[Items from a dataset]
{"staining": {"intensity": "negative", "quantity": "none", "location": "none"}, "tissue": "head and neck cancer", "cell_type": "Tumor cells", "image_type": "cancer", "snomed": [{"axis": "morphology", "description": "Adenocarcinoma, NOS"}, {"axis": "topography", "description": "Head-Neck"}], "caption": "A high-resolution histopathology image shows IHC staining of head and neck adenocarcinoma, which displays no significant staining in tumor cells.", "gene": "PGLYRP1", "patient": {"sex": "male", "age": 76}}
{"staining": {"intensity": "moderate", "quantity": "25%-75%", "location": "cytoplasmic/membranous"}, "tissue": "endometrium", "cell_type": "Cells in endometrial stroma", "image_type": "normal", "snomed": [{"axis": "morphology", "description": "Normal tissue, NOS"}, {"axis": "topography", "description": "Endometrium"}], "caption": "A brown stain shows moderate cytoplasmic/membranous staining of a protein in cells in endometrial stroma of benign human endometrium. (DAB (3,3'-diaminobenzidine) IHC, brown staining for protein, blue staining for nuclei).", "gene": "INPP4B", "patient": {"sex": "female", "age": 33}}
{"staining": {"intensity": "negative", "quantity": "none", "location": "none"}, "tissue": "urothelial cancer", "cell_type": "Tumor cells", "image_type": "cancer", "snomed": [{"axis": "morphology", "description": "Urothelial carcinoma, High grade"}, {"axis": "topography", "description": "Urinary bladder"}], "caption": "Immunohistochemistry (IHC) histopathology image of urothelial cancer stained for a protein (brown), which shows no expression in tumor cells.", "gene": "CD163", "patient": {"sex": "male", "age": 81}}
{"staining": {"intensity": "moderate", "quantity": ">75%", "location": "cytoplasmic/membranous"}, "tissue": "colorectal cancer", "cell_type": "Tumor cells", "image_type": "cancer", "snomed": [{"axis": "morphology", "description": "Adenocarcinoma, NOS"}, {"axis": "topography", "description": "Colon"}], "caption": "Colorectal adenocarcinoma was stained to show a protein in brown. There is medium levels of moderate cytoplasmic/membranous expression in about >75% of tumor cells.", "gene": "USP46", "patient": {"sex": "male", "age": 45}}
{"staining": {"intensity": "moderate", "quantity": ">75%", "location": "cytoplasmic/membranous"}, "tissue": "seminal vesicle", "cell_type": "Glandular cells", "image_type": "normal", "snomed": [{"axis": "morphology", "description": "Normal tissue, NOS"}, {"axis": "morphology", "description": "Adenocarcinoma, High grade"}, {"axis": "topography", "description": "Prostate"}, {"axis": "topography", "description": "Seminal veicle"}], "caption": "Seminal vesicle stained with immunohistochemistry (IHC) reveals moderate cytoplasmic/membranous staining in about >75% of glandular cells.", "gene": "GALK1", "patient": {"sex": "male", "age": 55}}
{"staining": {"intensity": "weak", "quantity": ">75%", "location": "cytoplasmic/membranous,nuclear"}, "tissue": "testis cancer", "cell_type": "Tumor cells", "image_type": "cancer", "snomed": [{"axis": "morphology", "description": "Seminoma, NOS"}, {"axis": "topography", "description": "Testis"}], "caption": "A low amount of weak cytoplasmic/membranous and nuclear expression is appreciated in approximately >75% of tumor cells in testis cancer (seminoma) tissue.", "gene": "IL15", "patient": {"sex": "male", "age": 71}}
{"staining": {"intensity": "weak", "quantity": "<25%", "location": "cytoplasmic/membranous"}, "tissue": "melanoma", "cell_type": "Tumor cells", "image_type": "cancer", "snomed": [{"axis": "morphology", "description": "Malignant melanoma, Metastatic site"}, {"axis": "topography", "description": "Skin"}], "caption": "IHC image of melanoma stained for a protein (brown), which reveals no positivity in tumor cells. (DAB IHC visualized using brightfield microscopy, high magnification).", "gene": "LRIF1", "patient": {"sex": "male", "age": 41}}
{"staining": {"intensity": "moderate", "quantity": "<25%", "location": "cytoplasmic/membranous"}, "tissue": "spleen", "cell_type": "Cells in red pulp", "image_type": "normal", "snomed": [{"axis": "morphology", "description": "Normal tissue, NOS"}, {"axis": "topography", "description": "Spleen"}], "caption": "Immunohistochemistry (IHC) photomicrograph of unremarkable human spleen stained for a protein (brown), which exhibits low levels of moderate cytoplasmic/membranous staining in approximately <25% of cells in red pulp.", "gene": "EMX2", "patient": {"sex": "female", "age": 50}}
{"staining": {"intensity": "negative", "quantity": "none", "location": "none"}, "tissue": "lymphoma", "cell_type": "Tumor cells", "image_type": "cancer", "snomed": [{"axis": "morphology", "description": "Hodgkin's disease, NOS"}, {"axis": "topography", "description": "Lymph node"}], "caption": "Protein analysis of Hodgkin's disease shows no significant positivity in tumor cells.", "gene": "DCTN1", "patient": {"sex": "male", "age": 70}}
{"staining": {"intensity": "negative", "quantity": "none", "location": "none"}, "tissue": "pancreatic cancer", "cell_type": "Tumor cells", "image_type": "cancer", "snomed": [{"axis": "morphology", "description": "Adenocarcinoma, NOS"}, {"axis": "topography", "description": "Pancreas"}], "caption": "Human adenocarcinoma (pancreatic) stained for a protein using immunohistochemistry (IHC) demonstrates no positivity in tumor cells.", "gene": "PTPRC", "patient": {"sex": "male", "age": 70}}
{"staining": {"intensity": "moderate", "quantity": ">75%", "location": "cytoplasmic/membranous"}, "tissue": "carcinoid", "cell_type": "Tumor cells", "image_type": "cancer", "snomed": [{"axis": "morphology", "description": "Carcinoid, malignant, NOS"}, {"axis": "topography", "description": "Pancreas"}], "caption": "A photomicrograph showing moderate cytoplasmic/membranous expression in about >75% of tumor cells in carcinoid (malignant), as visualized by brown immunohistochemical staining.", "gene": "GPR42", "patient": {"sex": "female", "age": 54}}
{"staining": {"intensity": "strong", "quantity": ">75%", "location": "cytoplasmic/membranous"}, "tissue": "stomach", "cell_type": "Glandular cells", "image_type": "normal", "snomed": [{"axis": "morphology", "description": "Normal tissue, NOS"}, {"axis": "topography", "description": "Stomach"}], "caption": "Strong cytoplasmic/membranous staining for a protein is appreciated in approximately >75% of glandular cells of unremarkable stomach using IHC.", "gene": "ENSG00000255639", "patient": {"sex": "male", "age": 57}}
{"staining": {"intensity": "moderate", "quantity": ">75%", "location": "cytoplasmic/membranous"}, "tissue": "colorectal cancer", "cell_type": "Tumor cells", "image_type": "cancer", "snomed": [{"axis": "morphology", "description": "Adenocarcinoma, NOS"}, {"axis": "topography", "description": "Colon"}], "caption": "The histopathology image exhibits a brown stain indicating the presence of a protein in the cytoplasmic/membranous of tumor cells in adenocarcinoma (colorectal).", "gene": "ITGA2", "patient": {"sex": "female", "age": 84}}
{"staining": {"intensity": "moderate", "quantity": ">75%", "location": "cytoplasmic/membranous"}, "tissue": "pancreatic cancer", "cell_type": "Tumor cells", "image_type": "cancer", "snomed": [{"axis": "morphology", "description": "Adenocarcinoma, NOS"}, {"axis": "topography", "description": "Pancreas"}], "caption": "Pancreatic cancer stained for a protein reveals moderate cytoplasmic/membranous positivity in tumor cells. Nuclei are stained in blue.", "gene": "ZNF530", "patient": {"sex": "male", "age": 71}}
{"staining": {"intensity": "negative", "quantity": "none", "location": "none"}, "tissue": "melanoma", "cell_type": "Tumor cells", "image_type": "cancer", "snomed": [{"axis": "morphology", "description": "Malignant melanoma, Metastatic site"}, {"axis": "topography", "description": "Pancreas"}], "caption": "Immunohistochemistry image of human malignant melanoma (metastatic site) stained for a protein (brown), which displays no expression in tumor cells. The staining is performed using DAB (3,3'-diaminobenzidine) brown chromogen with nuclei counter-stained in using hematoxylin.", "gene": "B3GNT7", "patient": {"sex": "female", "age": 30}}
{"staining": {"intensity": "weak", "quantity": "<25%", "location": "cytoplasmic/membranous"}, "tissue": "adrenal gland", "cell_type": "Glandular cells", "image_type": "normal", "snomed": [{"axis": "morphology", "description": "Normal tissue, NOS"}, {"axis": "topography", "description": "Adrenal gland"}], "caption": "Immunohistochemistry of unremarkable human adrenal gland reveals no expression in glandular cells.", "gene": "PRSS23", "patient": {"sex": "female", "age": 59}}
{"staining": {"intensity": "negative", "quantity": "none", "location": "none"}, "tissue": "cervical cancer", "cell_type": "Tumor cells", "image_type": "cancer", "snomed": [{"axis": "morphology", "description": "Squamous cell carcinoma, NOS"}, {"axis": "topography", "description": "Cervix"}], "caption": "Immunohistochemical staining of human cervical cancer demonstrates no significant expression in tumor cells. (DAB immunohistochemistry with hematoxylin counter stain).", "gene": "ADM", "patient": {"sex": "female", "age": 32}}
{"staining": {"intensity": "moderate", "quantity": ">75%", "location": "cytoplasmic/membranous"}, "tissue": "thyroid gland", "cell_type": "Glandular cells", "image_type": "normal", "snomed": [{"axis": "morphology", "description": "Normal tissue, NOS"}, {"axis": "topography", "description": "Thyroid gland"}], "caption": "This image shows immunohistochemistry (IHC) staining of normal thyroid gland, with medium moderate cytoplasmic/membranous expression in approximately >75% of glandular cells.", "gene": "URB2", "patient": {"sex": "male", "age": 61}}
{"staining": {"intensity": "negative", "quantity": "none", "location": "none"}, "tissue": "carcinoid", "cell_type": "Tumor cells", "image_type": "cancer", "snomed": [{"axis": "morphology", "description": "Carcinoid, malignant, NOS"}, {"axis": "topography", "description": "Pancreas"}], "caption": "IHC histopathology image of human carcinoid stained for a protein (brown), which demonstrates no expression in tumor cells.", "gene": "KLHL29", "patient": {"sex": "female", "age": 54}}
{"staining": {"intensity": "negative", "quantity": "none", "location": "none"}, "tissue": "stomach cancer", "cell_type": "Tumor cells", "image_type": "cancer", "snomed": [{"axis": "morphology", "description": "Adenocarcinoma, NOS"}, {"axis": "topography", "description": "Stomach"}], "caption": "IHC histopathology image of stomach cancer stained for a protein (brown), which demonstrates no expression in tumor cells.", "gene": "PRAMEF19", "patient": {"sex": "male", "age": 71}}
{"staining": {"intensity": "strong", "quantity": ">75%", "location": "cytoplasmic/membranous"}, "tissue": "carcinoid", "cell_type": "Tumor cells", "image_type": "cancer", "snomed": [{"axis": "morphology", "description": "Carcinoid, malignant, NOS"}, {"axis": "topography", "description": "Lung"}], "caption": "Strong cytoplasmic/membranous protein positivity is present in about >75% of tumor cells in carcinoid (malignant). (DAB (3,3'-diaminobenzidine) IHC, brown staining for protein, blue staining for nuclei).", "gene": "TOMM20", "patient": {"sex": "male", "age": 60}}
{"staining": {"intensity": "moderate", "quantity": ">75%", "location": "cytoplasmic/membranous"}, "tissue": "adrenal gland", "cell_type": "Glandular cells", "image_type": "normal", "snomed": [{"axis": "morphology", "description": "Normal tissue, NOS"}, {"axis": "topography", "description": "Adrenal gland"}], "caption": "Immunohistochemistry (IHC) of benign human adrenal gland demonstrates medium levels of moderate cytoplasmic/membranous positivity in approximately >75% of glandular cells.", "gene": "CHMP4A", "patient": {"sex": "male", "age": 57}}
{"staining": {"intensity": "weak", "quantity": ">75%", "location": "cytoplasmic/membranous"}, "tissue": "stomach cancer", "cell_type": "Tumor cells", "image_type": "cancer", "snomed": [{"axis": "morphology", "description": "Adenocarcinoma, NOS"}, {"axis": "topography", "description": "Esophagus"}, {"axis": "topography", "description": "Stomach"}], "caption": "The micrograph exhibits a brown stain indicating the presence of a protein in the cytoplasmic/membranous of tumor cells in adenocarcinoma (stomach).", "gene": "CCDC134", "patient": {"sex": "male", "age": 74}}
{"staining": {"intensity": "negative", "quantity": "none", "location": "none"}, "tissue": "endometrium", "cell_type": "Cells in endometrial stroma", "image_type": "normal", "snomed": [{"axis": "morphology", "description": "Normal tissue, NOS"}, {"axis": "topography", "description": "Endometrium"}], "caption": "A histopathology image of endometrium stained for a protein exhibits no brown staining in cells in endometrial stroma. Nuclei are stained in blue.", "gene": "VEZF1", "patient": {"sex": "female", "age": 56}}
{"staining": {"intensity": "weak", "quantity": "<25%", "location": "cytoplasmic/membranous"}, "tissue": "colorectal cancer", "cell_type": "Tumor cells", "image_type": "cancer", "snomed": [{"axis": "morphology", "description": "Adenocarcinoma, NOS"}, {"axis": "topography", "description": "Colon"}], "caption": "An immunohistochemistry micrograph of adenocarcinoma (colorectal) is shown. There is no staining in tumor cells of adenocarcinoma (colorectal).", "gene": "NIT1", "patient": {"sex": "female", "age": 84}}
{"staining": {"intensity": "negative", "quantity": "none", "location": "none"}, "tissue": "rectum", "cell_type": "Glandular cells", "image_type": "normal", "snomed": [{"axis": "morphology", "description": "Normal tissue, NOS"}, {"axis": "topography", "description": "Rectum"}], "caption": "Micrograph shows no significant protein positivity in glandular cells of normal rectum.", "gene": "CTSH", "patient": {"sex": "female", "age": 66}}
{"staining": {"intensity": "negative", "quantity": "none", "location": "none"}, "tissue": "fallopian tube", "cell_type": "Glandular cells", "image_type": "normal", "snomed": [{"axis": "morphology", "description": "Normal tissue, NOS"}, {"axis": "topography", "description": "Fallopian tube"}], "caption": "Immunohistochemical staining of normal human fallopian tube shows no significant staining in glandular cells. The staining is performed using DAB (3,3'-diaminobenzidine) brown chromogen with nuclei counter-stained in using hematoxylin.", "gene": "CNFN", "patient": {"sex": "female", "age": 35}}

Task description:
Starting at the first line of the records above, please copy every line exactly through the line containing "(IHC) histopathology image", and stop there.

Answer box:
{"staining": {"intensity": "negative", "quantity": "none", "location": "none"}, "tissue": "head and neck cancer", "cell_type": "Tumor cells", "image_type": "cancer", "snomed": [{"axis": "morphology", "description": "Adenocarcinoma, NOS"}, {"axis": "topography", "description": "Head-Neck"}], "caption": "A high-resolution histopathology image shows IHC staining of head and neck adenocarcinoma, which displays no significant staining in tumor cells.", "gene": "PGLYRP1", "patient": {"sex": "male", "age": 76}}
{"staining": {"intensity": "moderate", "quantity": "25%-75%", "location": "cytoplasmic/membranous"}, "tissue": "endometrium", "cell_type": "Cells in endometrial stroma", "image_type": "normal", "snomed": [{"axis": "morphology", "description": "Normal tissue, NOS"}, {"axis": "topography", "description": "Endometrium"}], "caption": "A brown stain shows moderate cytoplasmic/membranous staining of a protein in cells in endometrial stroma of benign human endometrium. (DAB (3,3'-diaminobenzidine) IHC, brown staining for protein, blue staining for nuclei).", "gene": "INPP4B", "patient": {"sex": "female", "age": 33}}
{"staining": {"intensity": "negative", "quantity": "none", "location": "none"}, "tissue": "urothelial cancer", "cell_type": "Tumor cells", "image_type": "cancer", "snomed": [{"axis": "morphology", "description": "Urothelial carcinoma, High grade"}, {"axis": "topography", "description": "Urinary bladder"}], "caption": "Immunohistochemistry (IHC) histopathology image of urothelial cancer stained for a protein (brown), which shows no expression in tumor cells.", "gene": "CD163", "patient": {"sex": "male", "age": 81}}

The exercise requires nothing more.